## [INSTRUCTIONS TO FOLLOW]
Reproduce the records verbatim from the line containing "Q: Count the cars in the parking lot." down through the end of the records, including both ends. Leave the pictures out of your answer.

>> BEGIN DATA LISTING

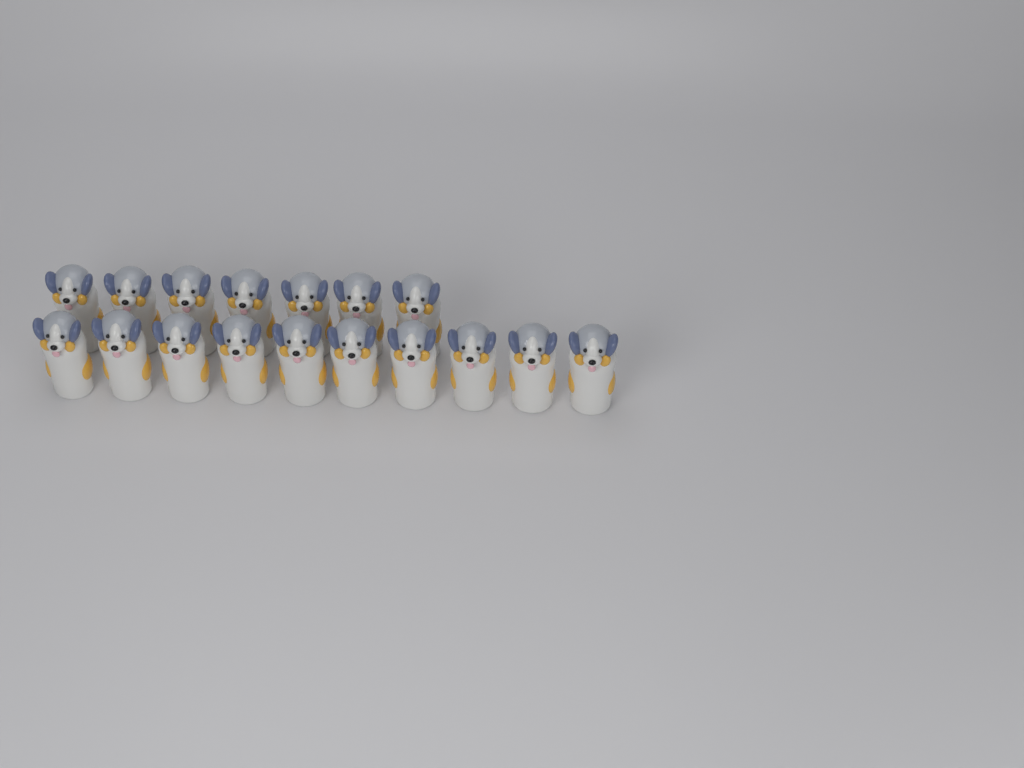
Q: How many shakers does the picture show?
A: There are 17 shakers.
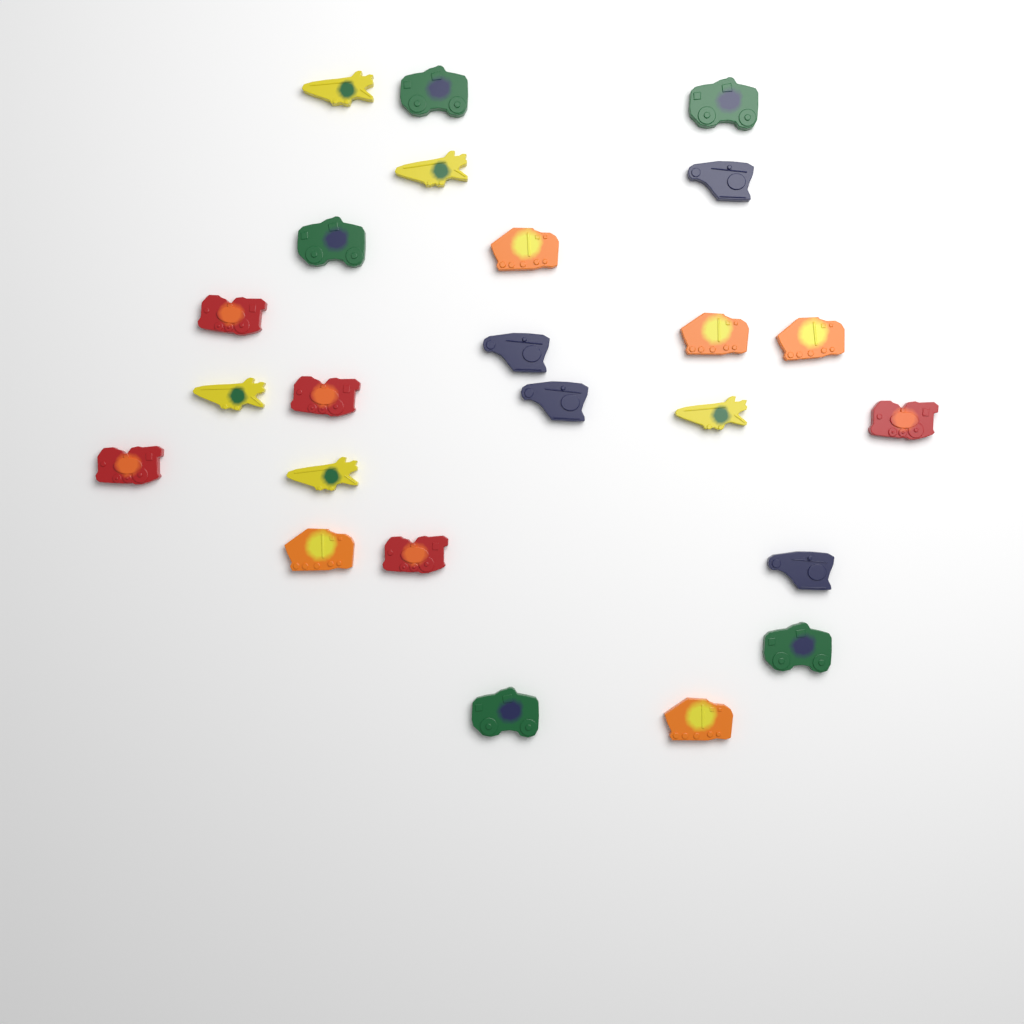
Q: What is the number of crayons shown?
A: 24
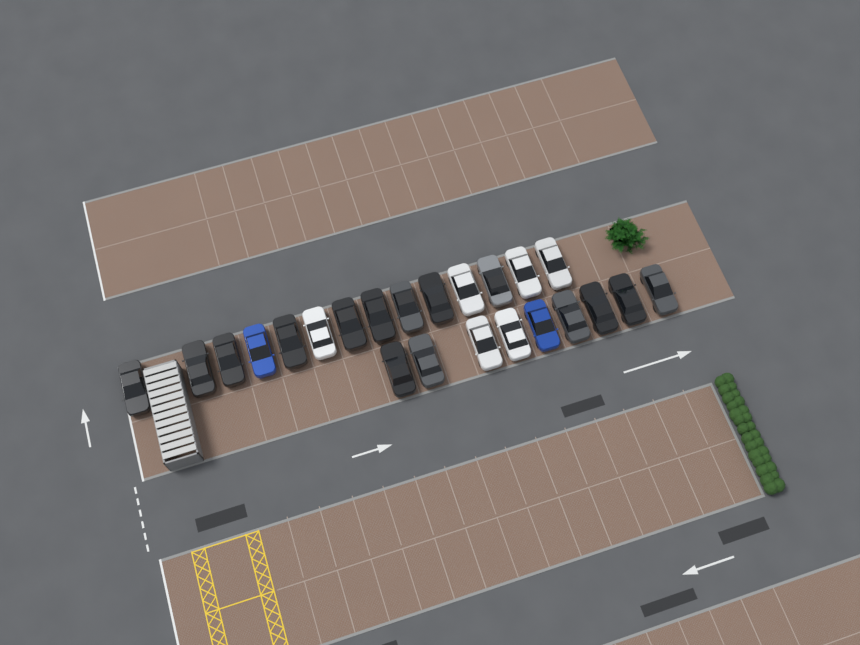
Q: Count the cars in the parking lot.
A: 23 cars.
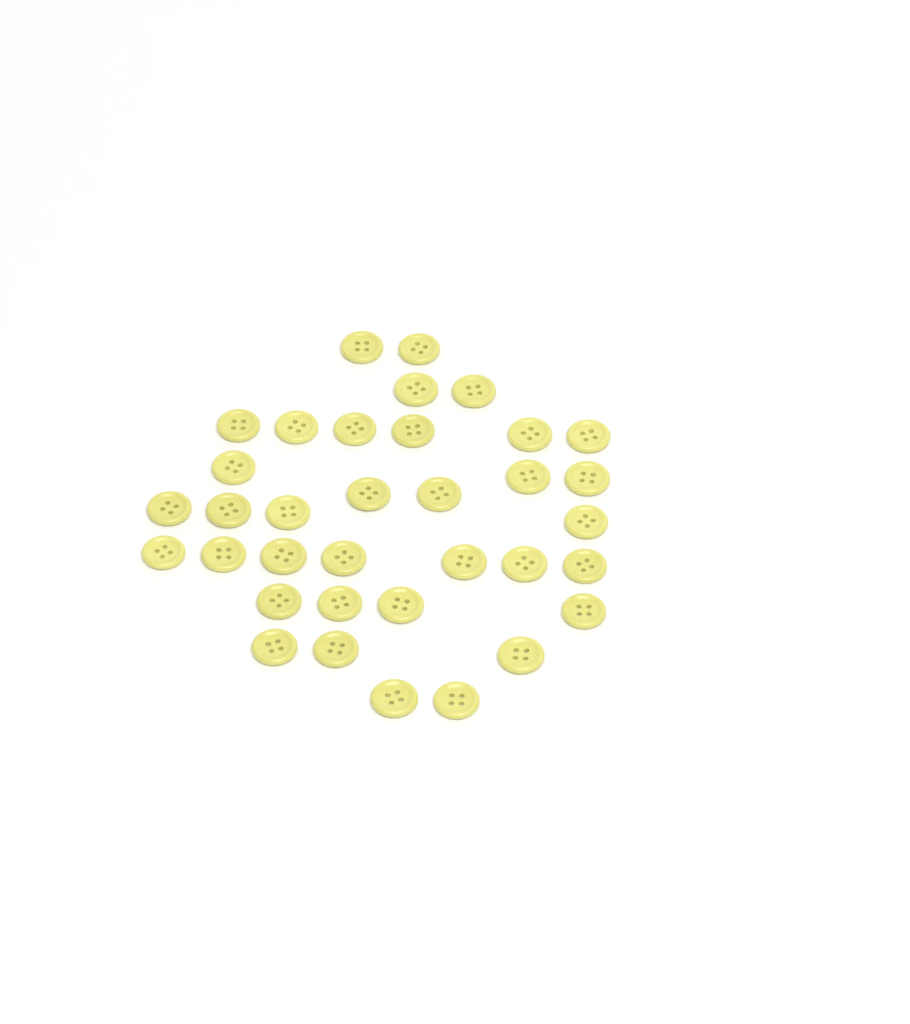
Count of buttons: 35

>> END DATA LISTING

## [SOLUTION FOR THIS PROBLEM]
Q: Count the cars in the parking lot.
A: 23 cars.
Count of buttons: 35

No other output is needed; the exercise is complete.